Task objective: Output the entries underneath exactly as they are.

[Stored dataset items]
════
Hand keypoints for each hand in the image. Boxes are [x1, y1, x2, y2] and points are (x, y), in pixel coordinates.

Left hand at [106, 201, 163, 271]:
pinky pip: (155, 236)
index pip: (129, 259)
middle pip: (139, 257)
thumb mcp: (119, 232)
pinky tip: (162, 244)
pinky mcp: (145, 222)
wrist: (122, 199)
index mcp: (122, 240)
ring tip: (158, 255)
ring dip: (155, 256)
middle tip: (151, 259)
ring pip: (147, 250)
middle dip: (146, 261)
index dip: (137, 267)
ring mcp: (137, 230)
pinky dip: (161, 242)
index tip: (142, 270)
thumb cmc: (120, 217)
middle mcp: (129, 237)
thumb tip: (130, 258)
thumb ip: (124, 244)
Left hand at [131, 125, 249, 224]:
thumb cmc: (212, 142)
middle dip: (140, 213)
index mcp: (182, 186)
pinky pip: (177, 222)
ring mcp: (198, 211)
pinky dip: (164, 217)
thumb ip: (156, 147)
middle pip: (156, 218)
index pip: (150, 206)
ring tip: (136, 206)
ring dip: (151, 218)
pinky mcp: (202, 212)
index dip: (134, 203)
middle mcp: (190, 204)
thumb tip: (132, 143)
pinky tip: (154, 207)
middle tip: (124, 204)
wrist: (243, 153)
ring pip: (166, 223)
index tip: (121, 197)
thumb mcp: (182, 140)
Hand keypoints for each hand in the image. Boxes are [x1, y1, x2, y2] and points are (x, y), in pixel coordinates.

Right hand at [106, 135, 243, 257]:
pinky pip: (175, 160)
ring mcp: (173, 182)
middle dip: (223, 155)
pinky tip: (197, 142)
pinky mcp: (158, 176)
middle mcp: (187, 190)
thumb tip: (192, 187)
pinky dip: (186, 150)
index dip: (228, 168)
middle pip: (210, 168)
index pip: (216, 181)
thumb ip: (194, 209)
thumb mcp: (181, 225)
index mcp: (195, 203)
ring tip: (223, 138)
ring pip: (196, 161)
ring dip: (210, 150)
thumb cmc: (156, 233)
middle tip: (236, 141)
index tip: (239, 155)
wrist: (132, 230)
════
Reply:
Hand keypoints for each hand in the image. Boxes are [x1, y1, x2, y2] and points are (x, y), in pixel coordinates.

Left hand at [106, 201, 163, 271]:
pinky pip: (155, 236)
index pip: (129, 259)
middle pip: (139, 257)
thumb mcp: (119, 232)
pinky tip: (162, 244)
pinky mcp: (145, 222)
wrist: (122, 199)
index mcp: (122, 240)
ring tip: (158, 255)
ring dip: (155, 256)
middle tip: (151, 259)
ring pip: (147, 250)
middle dip: (146, 261)
index dip: (137, 267)
ring mcp: (137, 230)
pinky dip: (161, 242)
index tip: (142, 270)
thumb cmc: (120, 217)
middle mcp: (129, 237)
thumb tip: (130, 258)
thumb ip: (124, 244)
Left hand at [131, 125, 249, 224]:
thumb cmc: (212, 142)
middle dip: (140, 213)
index mcp: (182, 186)
pinky pip: (177, 222)
ring mcp: (198, 211)
pinky dip: (164, 217)
thumb ip: (156, 147)
middle pip: (156, 218)
index pip: (150, 206)
ring tip: (136, 206)
ring dip: (151, 218)
pinky mcp: (202, 212)
index dip: (134, 203)
middle mcp: (190, 204)
thumb tip: (132, 143)
pinky tip: (154, 207)
middle tip: (124, 204)
wrist: (243, 153)
ring pip: (166, 223)
index tip: (121, 197)
thumb mcp: (182, 140)
Hand keypoints for each hand in the image. Boxes are [x1, y1, x2, y2] and points are (x, y), in pixel coordinates.

Right hand at [106, 135, 243, 257]:
pinky pip: (175, 160)
ring mcp: (173, 182)
middle dip: (223, 155)
pinky tip: (197, 142)
pinky mcp: (158, 176)
middle mcp: (187, 190)
thumb tip: (192, 187)
pinky dip: (186, 150)
index dip: (228, 168)
middle pip: (210, 168)
index pip: (216, 181)
thumb ip: (194, 209)
thumb mcp: (181, 225)
index mcp: (195, 203)
ring tip: (223, 138)
ring pip: (196, 161)
ring dip: (210, 150)
thumb cmc: (156, 233)
middle tip: (236, 141)
index tip: (239, 155)
wrist: (132, 230)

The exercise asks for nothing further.